▶ [DATASET ENTRIES]
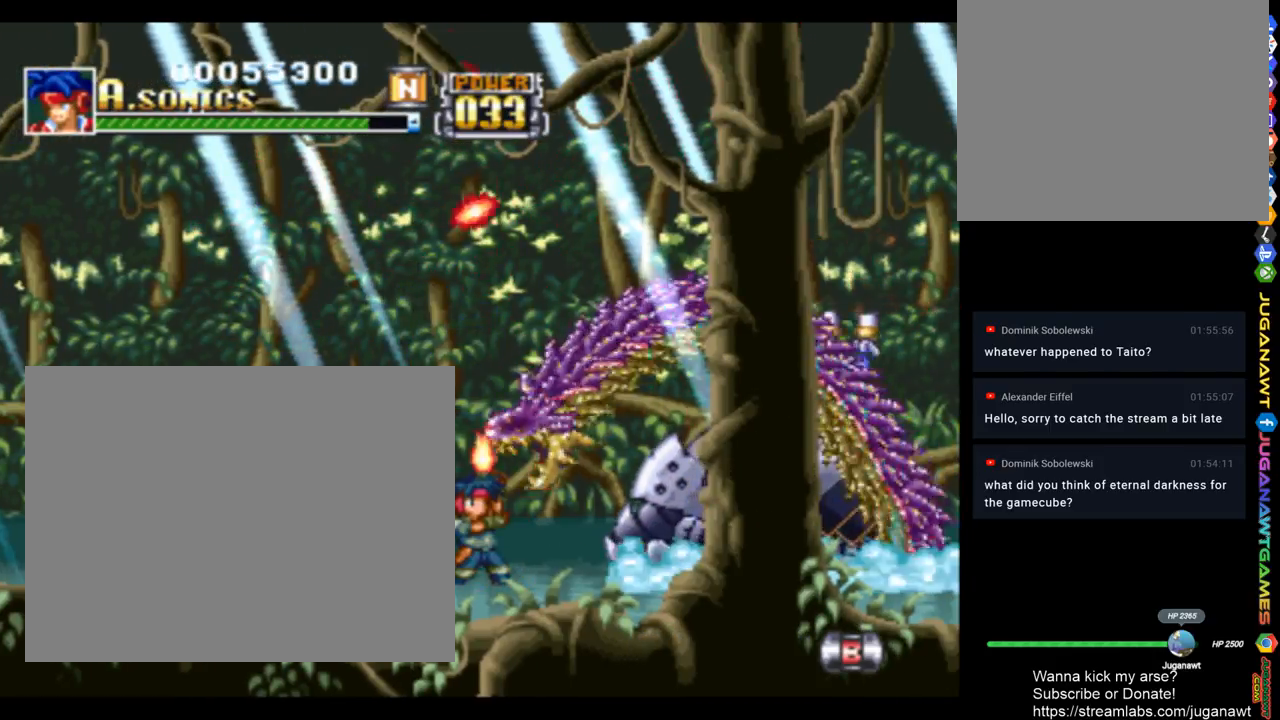
{"buttons": ["SQUARE", "DPAD_RIGHT"], "left_stick": "center", "right_stick": "center", "events": [[83, "DPAD_LEFT", "down"], [117, "DPAD_UP", "up"], [450, "DPAD_LEFT", "up"], [483, "DPAD_RIGHT", "down"]]}
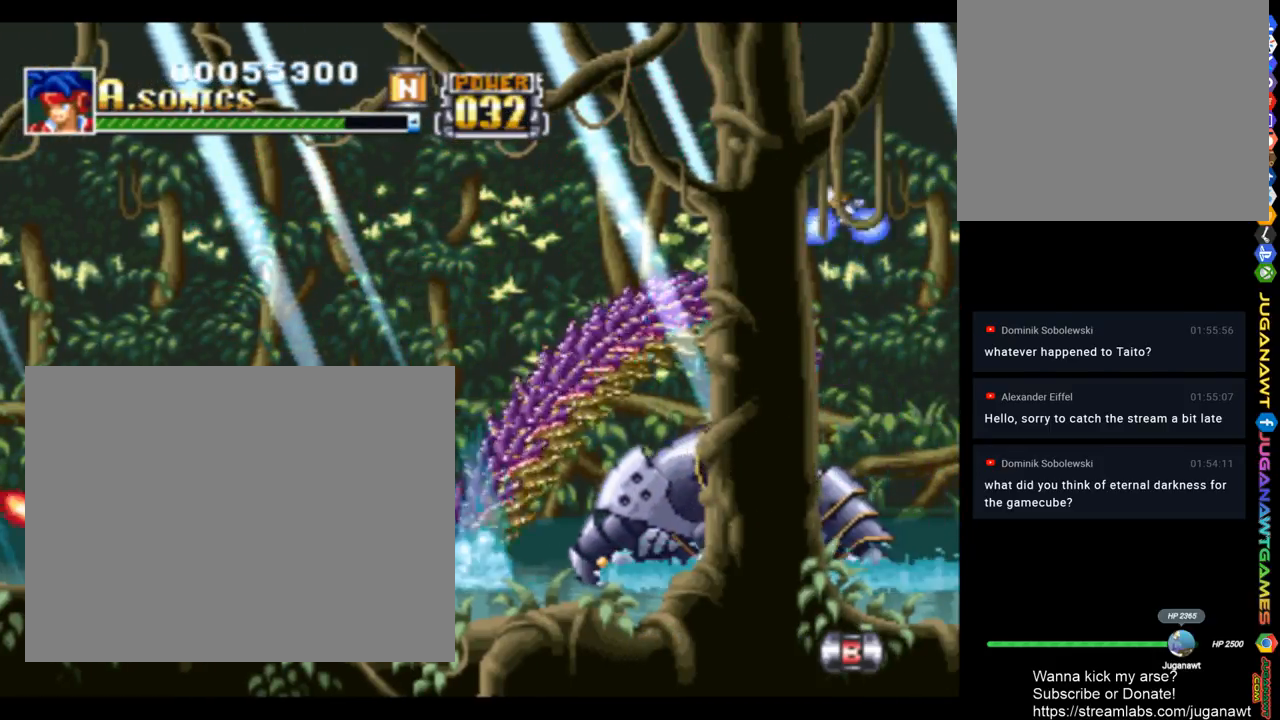
{"buttons": ["SQUARE"], "left_stick": "center", "right_stick": "center", "events": [[150, "DPAD_RIGHT", "up"]]}
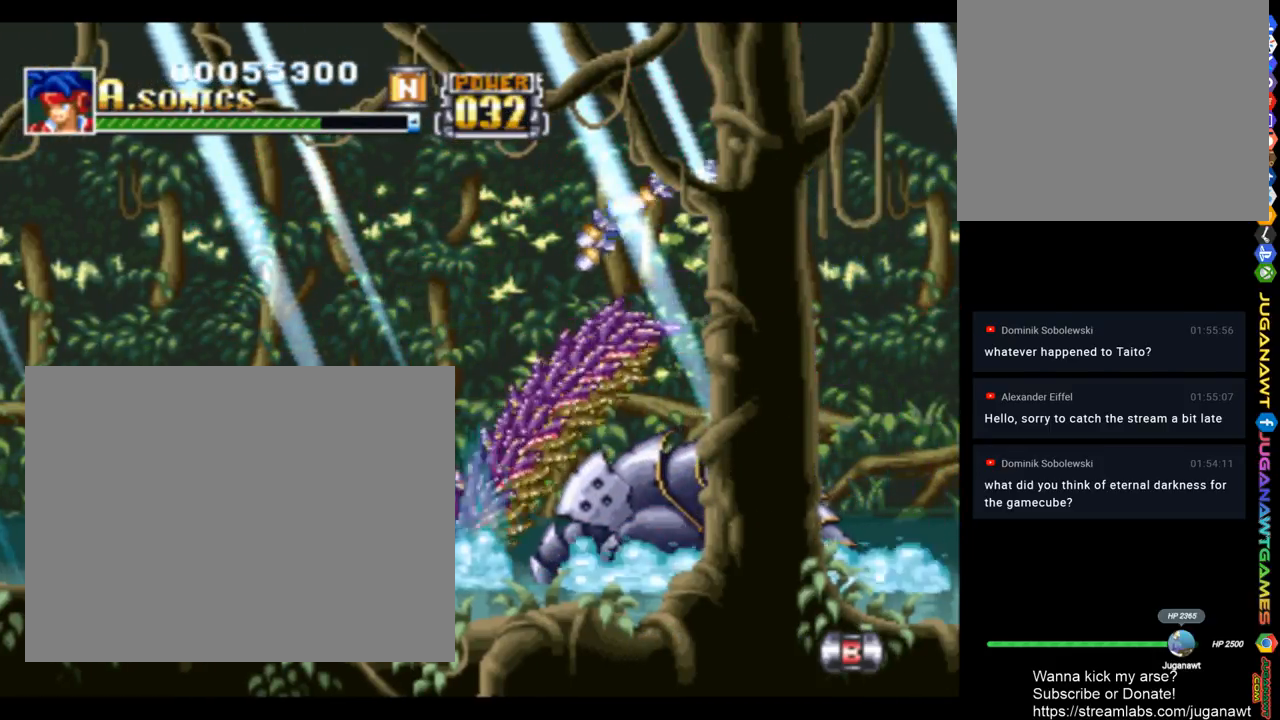
{"buttons": ["SQUARE"], "left_stick": "center", "right_stick": "center", "events": []}
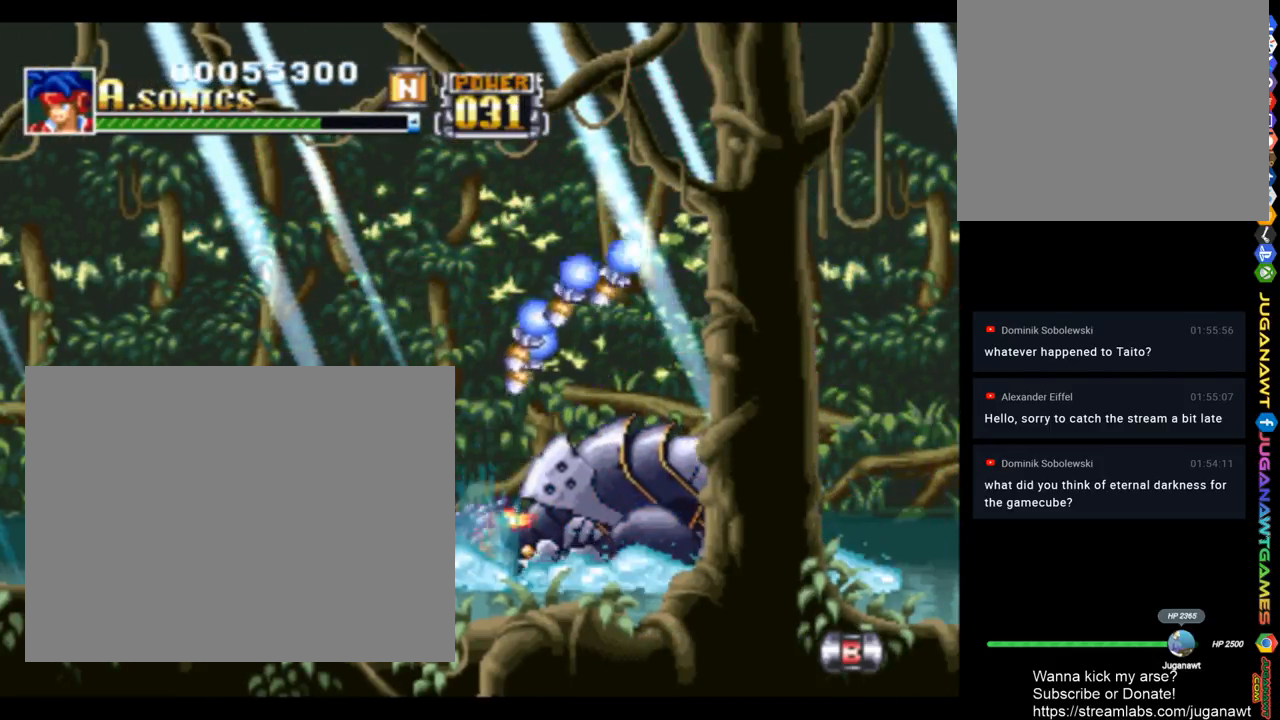
{"buttons": ["SQUARE"], "left_stick": "center", "right_stick": "center", "events": []}
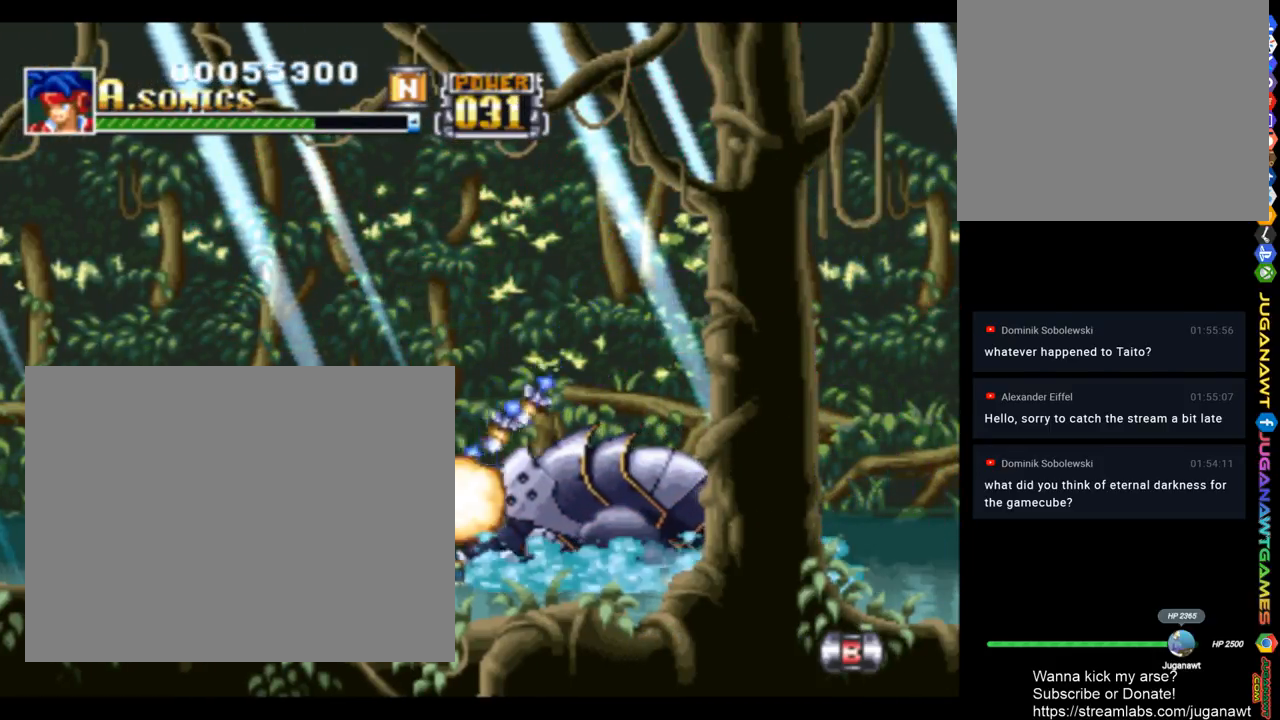
{"buttons": ["SQUARE"], "left_stick": "center", "right_stick": "center", "events": []}
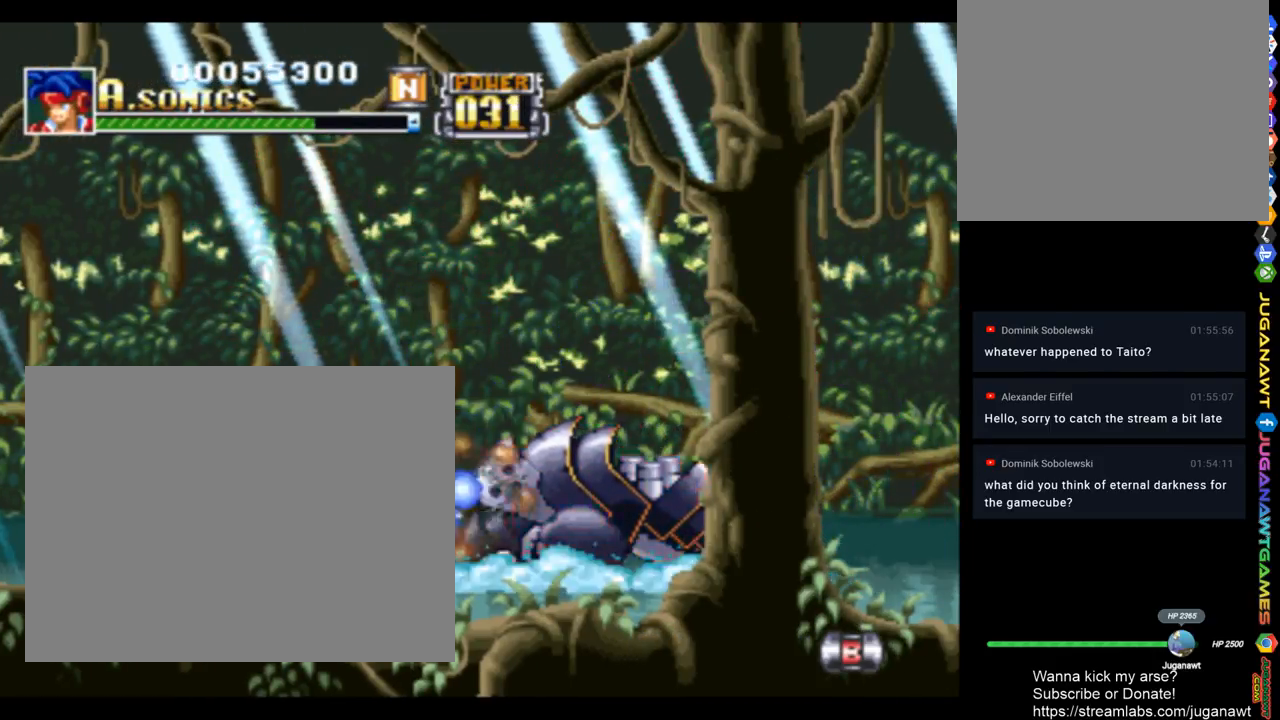
{"buttons": ["SQUARE"], "left_stick": "center", "right_stick": "center", "events": [[17, "DPAD_LEFT", "down"], [483, "DPAD_LEFT", "up"]]}
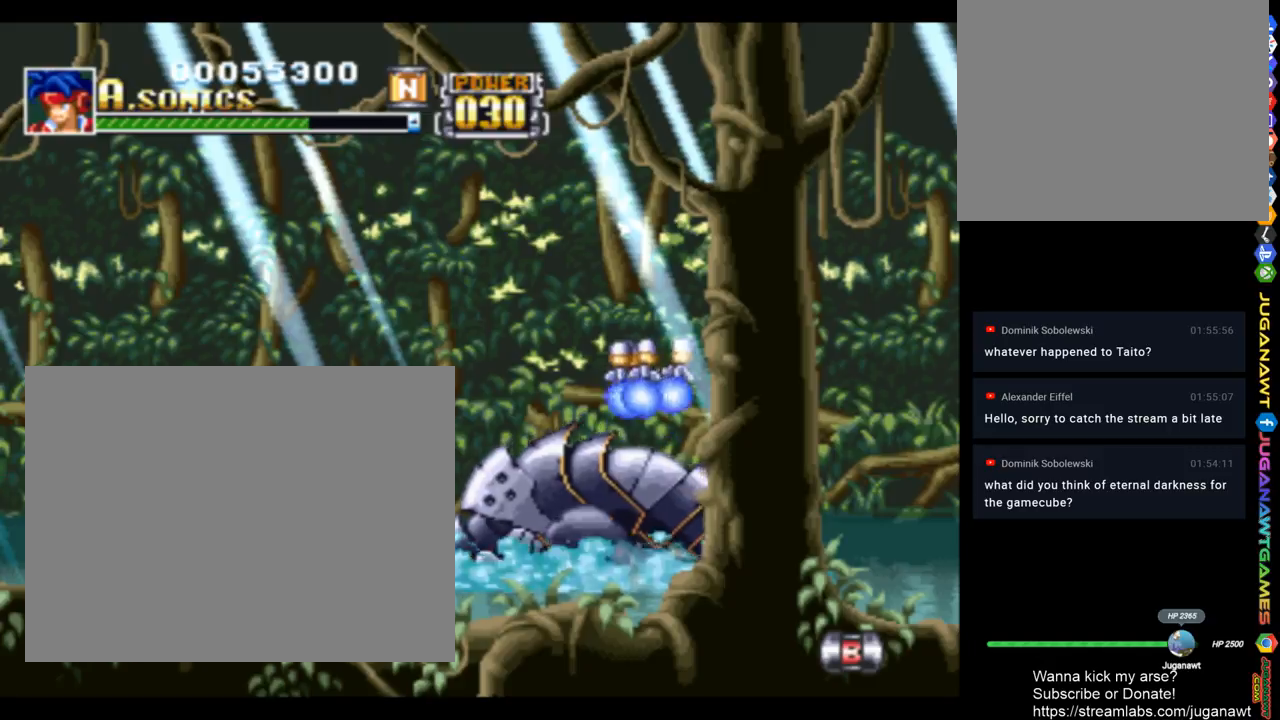
{"buttons": ["SQUARE", "DPAD_LEFT"], "left_stick": "center", "right_stick": "center", "events": [[17, "DPAD_RIGHT", "down"], [217, "DPAD_RIGHT", "up"], [383, "DPAD_LEFT", "down"]]}
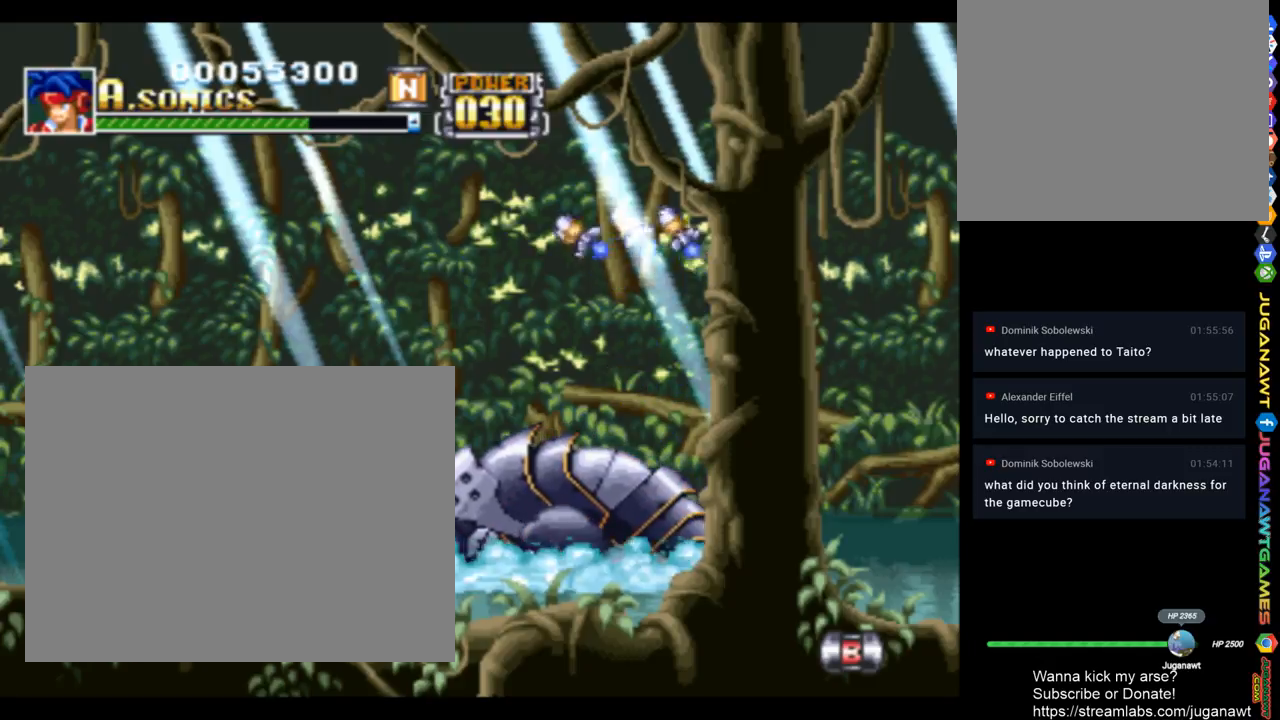
{"buttons": ["SQUARE", "DPAD_LEFT"], "left_stick": "center", "right_stick": "center", "events": []}
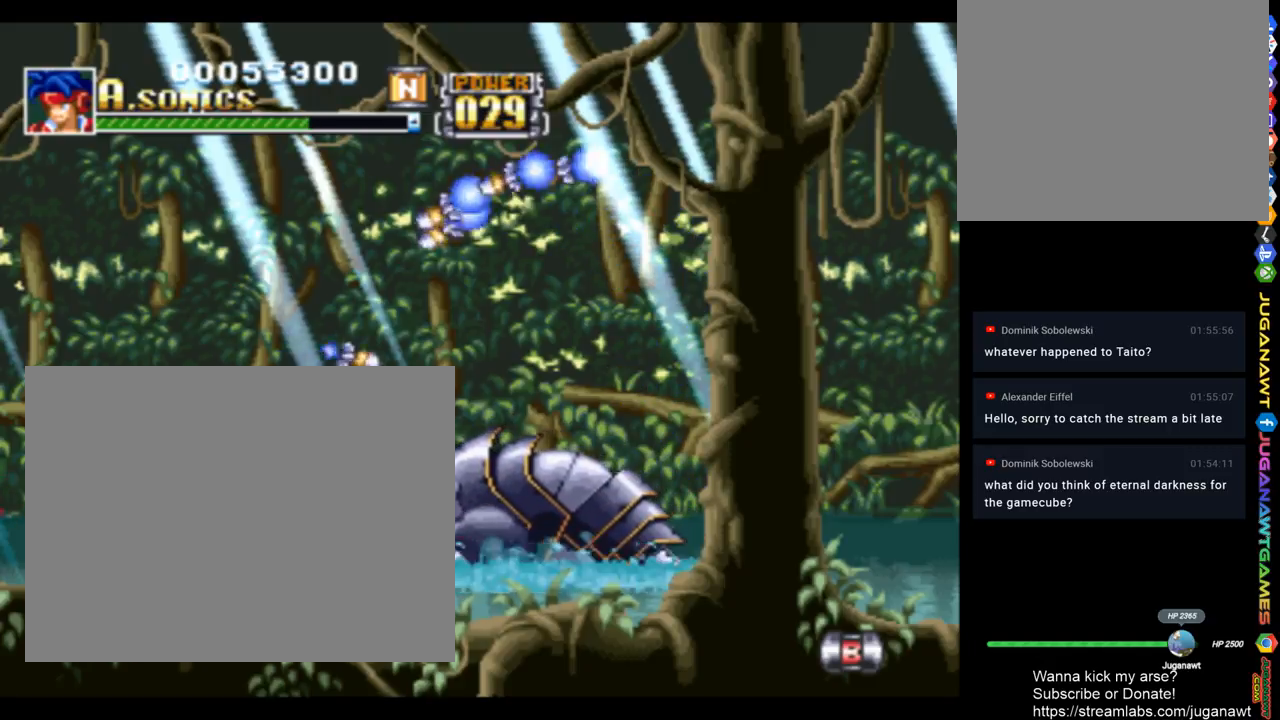
{"buttons": ["SQUARE", "DPAD_RIGHT"], "left_stick": "center", "right_stick": "center", "events": [[417, "DPAD_LEFT", "up"], [450, "DPAD_RIGHT", "down"]]}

▶ [THE PROBLEM] Wherever the word "down" shows up in the material, copy the line it is on.

▶ [EXPECTED ANSWER]
{"buttons": ["SQUARE", "DPAD_RIGHT"], "left_stick": "center", "right_stick": "center", "events": [[83, "DPAD_LEFT", "down"], [117, "DPAD_UP", "up"], [450, "DPAD_LEFT", "up"], [483, "DPAD_RIGHT", "down"]]}
{"buttons": ["SQUARE"], "left_stick": "center", "right_stick": "center", "events": [[17, "DPAD_LEFT", "down"], [483, "DPAD_LEFT", "up"]]}
{"buttons": ["SQUARE", "DPAD_LEFT"], "left_stick": "center", "right_stick": "center", "events": [[17, "DPAD_RIGHT", "down"], [217, "DPAD_RIGHT", "up"], [383, "DPAD_LEFT", "down"]]}
{"buttons": ["SQUARE", "DPAD_RIGHT"], "left_stick": "center", "right_stick": "center", "events": [[417, "DPAD_LEFT", "up"], [450, "DPAD_RIGHT", "down"]]}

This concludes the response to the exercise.